SPLASH 2026
Sat 3 - Fri 9 October 2026 Oakland, California, United States
co-located with SPLASH/ISSTA 2026

Interactive Bayesian program analysis enhances static analysis by modeling derivations as probabilistic dependencies, enabling ranking alarms by calculated confidences, proposing highly likely alarms for user inspection, and updating confidences with inspection results. Existing interactive approaches adopt a purely greedy, exploitation-only selection strategy that always inspects the highest-confidence alarm. However, such strategies are prone to local optima, leading to redundant inspections and delayed identification of true alarms. We propose BEER (Bayesian Exploration–Exploitation Ranker), a framework that systematically integrates the exploration–exploitation trade-off into Bayesian program analysis.
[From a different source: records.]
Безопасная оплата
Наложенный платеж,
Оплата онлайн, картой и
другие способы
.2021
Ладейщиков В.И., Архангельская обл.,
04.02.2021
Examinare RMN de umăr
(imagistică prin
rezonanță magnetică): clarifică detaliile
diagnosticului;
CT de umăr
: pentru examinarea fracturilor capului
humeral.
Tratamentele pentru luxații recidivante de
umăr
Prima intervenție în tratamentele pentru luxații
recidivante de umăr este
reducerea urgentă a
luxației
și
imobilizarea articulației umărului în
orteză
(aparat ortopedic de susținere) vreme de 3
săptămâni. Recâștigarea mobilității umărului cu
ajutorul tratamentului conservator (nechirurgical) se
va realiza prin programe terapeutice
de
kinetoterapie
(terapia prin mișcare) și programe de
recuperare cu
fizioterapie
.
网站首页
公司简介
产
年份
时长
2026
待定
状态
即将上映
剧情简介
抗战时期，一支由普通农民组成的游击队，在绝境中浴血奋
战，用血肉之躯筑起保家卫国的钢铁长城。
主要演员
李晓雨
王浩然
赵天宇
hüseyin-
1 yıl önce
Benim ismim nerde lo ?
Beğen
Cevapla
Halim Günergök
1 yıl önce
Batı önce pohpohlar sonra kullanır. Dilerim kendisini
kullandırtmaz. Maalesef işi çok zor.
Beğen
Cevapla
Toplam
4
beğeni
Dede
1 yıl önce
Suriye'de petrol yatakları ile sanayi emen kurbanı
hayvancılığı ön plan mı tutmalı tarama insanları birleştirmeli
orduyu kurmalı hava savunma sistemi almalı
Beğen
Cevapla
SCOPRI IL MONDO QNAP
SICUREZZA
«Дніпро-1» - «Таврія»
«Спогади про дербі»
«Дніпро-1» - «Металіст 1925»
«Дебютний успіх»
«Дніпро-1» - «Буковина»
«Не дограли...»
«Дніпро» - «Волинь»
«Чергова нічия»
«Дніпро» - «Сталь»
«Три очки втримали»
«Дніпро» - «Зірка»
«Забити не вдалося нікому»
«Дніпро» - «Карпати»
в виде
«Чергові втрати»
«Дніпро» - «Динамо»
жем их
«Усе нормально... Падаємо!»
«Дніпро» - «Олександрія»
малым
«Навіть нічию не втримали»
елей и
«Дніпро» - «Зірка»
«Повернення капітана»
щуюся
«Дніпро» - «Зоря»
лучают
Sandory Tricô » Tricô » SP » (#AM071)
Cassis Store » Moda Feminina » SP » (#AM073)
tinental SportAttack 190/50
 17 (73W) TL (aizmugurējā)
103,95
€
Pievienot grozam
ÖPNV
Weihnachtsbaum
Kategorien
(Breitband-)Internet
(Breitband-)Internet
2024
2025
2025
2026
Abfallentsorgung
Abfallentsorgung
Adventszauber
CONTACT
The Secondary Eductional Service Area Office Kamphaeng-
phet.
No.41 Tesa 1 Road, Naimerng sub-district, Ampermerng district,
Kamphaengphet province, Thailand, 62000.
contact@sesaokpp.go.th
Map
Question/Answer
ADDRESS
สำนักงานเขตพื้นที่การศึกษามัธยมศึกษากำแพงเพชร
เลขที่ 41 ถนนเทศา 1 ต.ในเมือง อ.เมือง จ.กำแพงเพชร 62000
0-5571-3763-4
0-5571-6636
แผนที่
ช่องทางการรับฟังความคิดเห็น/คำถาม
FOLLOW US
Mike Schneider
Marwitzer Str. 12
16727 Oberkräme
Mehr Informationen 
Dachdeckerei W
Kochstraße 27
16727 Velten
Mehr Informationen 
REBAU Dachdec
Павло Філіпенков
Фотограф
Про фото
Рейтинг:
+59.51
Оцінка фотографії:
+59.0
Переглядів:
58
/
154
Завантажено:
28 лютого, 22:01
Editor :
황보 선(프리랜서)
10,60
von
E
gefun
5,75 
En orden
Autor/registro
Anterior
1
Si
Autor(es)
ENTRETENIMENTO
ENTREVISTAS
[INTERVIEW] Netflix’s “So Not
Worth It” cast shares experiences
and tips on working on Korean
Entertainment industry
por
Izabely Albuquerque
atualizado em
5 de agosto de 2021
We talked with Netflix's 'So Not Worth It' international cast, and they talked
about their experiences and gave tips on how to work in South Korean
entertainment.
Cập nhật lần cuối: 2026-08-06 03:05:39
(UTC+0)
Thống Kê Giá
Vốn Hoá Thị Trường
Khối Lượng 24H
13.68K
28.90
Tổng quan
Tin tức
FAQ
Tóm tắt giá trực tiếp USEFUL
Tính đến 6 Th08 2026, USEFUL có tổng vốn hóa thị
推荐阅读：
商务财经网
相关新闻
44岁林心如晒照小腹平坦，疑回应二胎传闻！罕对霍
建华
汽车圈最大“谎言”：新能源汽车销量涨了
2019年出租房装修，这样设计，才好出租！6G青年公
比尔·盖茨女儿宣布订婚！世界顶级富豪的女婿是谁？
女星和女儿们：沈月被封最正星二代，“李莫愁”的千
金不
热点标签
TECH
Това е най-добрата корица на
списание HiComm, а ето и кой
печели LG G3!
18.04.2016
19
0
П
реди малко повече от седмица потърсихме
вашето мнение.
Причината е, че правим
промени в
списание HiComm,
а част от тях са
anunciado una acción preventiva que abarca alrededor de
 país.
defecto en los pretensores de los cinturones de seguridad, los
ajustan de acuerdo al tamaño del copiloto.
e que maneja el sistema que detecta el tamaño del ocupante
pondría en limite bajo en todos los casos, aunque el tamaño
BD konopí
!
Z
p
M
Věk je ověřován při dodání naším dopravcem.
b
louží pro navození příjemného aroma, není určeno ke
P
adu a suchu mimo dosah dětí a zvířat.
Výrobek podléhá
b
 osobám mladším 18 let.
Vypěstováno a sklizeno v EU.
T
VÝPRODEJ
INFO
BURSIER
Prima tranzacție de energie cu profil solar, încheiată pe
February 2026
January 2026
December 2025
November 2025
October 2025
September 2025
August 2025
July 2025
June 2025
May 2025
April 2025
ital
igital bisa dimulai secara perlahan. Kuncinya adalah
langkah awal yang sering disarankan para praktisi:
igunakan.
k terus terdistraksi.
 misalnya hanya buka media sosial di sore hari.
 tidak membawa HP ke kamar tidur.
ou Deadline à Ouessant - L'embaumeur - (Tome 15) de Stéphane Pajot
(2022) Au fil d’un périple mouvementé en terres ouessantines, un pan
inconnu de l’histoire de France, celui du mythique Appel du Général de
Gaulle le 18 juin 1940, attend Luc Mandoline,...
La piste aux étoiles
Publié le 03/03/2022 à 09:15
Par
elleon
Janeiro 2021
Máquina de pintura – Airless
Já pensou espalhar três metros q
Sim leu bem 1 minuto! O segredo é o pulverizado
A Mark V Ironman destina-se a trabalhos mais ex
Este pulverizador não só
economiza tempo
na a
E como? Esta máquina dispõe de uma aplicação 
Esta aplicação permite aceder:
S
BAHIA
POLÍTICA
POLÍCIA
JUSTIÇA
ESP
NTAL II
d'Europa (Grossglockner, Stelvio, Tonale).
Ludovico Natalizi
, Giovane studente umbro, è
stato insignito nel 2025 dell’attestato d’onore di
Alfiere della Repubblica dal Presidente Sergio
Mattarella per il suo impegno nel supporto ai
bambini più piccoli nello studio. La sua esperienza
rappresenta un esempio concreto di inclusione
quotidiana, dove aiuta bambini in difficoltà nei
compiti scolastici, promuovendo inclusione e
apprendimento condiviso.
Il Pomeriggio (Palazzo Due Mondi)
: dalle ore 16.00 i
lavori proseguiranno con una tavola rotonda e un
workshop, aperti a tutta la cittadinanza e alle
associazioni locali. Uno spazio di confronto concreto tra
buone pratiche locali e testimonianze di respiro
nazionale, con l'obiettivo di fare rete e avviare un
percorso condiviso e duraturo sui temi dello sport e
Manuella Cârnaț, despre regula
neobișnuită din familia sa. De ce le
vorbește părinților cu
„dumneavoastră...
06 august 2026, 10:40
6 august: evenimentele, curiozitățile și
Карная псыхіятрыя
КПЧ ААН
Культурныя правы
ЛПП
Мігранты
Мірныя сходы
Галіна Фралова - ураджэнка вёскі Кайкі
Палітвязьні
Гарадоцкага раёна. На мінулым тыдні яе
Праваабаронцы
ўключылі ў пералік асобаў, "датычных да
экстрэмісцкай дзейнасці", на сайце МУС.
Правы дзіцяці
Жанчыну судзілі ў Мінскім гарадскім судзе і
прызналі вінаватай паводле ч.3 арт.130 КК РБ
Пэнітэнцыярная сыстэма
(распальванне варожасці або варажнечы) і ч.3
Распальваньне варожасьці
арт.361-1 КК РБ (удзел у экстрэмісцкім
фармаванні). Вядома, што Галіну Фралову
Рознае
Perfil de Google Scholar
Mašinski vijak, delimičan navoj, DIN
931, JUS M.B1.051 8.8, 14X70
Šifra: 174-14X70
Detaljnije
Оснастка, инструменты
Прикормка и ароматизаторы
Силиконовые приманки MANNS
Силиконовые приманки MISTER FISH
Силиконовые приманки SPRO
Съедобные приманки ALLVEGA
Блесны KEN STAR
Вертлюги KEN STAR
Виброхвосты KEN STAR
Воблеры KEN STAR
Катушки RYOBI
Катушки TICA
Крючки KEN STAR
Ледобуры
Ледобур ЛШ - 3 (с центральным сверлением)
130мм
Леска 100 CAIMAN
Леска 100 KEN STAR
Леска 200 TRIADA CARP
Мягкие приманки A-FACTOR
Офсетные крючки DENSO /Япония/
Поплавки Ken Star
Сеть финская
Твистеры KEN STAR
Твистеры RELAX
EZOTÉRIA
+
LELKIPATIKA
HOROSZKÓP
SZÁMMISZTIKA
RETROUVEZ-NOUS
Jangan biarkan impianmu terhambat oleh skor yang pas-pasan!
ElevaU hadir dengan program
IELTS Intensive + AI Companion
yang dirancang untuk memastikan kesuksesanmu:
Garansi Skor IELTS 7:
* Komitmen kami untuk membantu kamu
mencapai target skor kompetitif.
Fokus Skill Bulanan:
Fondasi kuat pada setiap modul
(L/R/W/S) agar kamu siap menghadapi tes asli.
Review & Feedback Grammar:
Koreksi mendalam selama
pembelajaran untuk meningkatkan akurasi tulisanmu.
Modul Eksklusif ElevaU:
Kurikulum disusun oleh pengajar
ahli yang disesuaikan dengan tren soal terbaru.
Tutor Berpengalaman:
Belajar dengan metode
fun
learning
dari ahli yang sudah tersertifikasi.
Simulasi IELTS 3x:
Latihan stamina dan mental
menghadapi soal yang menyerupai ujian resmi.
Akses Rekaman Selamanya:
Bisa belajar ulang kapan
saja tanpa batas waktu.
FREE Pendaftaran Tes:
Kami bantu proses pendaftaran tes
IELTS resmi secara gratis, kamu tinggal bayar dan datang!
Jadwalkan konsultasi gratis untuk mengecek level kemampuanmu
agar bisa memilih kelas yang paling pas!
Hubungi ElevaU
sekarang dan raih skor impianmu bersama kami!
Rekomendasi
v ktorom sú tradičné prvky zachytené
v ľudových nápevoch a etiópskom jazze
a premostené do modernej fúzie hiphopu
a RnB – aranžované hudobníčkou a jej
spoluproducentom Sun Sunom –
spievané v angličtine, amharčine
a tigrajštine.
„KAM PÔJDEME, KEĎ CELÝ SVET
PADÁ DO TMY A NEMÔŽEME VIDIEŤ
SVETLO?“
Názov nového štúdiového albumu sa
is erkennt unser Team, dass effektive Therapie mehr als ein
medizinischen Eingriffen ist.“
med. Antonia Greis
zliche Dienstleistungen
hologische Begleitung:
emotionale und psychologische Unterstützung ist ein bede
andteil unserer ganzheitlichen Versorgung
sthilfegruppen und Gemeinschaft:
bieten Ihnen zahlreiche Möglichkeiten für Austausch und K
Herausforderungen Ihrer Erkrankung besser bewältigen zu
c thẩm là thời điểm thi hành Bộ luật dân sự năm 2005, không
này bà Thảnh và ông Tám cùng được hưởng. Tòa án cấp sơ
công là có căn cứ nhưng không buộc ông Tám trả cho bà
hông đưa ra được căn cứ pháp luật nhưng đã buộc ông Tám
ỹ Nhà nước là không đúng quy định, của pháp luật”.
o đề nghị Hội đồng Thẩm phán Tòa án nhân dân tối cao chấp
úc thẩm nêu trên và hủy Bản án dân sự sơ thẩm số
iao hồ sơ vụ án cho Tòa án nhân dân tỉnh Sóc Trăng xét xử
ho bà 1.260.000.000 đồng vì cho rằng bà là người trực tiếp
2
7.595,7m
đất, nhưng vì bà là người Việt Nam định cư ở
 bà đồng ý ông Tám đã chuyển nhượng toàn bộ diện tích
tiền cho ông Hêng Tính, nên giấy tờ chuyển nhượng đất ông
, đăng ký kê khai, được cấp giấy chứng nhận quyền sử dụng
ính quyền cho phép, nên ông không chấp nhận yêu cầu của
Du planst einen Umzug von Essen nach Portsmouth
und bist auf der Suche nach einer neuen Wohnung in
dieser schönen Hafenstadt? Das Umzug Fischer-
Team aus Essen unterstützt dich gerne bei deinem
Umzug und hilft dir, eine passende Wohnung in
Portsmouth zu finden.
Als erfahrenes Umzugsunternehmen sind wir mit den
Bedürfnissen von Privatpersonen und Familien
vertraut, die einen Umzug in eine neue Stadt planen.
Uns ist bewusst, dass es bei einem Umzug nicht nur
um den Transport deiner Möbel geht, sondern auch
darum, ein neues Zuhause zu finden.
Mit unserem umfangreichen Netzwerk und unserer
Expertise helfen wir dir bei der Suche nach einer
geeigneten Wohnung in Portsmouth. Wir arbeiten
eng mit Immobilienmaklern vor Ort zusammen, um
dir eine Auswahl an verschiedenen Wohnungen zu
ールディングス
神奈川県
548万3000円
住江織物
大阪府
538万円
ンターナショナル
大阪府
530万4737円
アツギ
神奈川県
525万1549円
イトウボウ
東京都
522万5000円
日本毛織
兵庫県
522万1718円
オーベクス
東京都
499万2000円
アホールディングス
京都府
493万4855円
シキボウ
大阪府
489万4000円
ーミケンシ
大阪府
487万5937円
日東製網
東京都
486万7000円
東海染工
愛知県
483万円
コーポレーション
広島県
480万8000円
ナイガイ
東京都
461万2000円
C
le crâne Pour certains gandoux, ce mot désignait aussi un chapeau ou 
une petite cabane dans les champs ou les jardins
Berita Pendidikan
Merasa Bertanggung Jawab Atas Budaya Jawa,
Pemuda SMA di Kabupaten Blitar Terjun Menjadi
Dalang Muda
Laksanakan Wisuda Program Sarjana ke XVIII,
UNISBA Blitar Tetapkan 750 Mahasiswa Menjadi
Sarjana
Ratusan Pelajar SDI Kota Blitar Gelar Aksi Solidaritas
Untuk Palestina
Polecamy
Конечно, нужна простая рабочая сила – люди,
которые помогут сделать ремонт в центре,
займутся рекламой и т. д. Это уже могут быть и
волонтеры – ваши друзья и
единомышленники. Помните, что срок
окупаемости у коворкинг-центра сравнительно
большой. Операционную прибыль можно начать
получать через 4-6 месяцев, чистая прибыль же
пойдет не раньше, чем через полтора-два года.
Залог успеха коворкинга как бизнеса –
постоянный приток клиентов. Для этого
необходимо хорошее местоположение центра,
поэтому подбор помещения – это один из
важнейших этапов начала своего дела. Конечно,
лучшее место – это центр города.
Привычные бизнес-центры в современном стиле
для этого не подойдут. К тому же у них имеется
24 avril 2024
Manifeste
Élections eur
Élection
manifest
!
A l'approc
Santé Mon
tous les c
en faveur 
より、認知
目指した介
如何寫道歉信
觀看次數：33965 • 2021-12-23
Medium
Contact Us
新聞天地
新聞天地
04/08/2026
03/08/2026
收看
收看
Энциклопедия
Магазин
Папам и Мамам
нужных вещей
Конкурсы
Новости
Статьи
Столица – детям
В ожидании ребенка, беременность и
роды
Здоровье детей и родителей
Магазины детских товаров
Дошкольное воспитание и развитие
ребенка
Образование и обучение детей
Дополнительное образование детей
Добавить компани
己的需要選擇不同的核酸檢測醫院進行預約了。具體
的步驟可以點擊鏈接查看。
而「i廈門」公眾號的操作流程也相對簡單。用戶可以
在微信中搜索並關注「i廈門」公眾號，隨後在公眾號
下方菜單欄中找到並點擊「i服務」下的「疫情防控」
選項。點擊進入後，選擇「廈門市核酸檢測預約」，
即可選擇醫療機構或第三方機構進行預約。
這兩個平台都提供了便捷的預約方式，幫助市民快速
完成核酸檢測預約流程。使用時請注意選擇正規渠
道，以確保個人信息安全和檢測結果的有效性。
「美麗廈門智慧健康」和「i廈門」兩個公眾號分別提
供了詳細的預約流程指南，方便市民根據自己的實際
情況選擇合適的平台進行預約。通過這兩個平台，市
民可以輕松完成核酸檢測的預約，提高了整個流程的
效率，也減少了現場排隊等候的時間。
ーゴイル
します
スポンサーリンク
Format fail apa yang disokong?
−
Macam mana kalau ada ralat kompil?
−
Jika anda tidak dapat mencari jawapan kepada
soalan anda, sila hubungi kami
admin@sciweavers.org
BEER leverages structural correlations between alarms—derived from shared root causes in the Bayesian model—to estimate information gain and guide exploration. When repeated false alarms indicate model stagnation, BEER selects alarms from minimally explored, highly correlated clusters to accelerate learning. Implemented atop the Bingo framework, BEER achieves up to 38% effectiveness in ranking efficiency over the greedy baseline on data-race and thread-escape analyses, demonstrating the efficacy of exploration-guided alarm resolution.